*** PASSAGE SHOWN Section Begins ***
Coordination of requirements. During the public comment period on the proposed revisions to the EEO-1 report, the OFCCP announced its intention to coordinate its data collection and reporting requirements with the changes to EEO-1 report to avoid imposing inconsistent burdens on the federal contractor community. To that end, the OFCCP has started an internal review to identify regulatory changes that may be necessary. In addition to the changes to race and ethnic categories, the revisions to the EEO-1 job categories may necessitate other changes in the regulations implementing EO 11246. According to the OFCCP, any changes to the OFCCP's data collection and reporting requirements to incorporate the 1997 Revised Standards and the EEO-1 report revisions will be published in the Federal Register for public comment. Moreover, the OFCCP states that it will provide federal contractors a reasonable transition period before any regulatory changes become effective.

Benefits Top of Page

FDIC issues interim regulations to reflect increase on guarantee for retirement plan deposits. The Federal Deposit Insurance Corporation (FDIC) has issued interim regulations that amend the agency's existing deposit insurance regulations to implement provisions of the Federal Deposit Insurance Reform Act of 2005 (P.L. 109-171), which increased the deposit insurance limit for certain retirement accounts from $100,000 to $250,000 (indexed). The interim regulations appeared in the March 23rd Federal Register.
*** PASSAGE SHOWN Section Ends ***
*** DATASET EXTRACT Section Begins ***
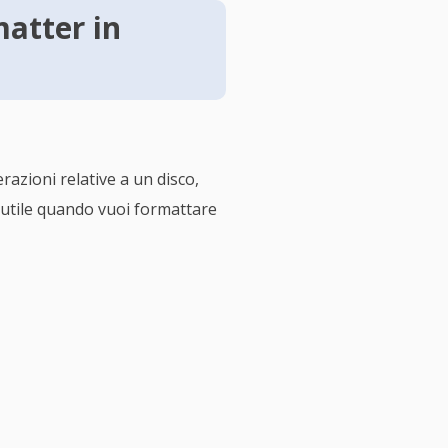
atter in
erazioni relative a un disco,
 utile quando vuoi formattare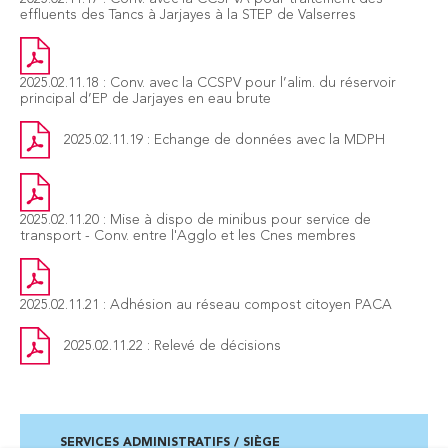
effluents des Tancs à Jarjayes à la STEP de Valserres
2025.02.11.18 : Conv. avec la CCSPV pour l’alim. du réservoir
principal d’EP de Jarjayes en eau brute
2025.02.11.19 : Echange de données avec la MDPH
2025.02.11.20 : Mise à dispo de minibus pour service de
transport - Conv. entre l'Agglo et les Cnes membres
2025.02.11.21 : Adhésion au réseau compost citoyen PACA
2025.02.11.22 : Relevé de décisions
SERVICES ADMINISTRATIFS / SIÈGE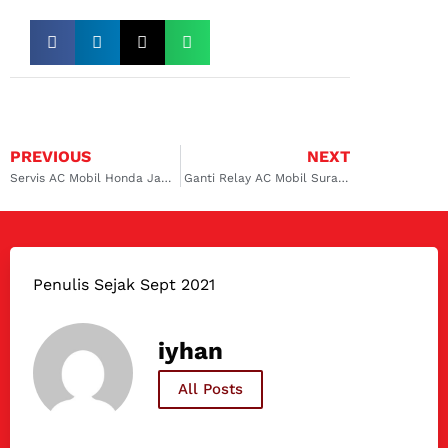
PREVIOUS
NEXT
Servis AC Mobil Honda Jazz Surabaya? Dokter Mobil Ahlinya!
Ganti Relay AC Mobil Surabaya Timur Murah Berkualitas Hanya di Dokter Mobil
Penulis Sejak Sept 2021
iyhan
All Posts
*** DATASET EXTRACT Section Ends ***
*** DATASET EXTRACT Section Begins ***
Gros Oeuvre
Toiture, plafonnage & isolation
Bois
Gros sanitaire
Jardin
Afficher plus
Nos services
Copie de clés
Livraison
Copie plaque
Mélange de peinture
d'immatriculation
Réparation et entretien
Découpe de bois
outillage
*** DATASET EXTRACT Section Ends ***
■ **PROBLEM**:
Answer these questions from the passage on OFCCP and FDIC regulations:
(a) What does the OFCCP say it will give federal contractors before any regulatory changes take effect?
(b) What did the Federal Deposit Insurance Reform Act of 2005 do to the deposit insurance limit for certain retirement accounts?
(c) On what date did the FDIC's interim regulations appear in the Federal Register?

■ **RESULT OF THIS TASK**:
(a) A reasonable transition period.
(b) It raised the limit from $100,000 to $250,000 (indexed).
(c) March 23rd.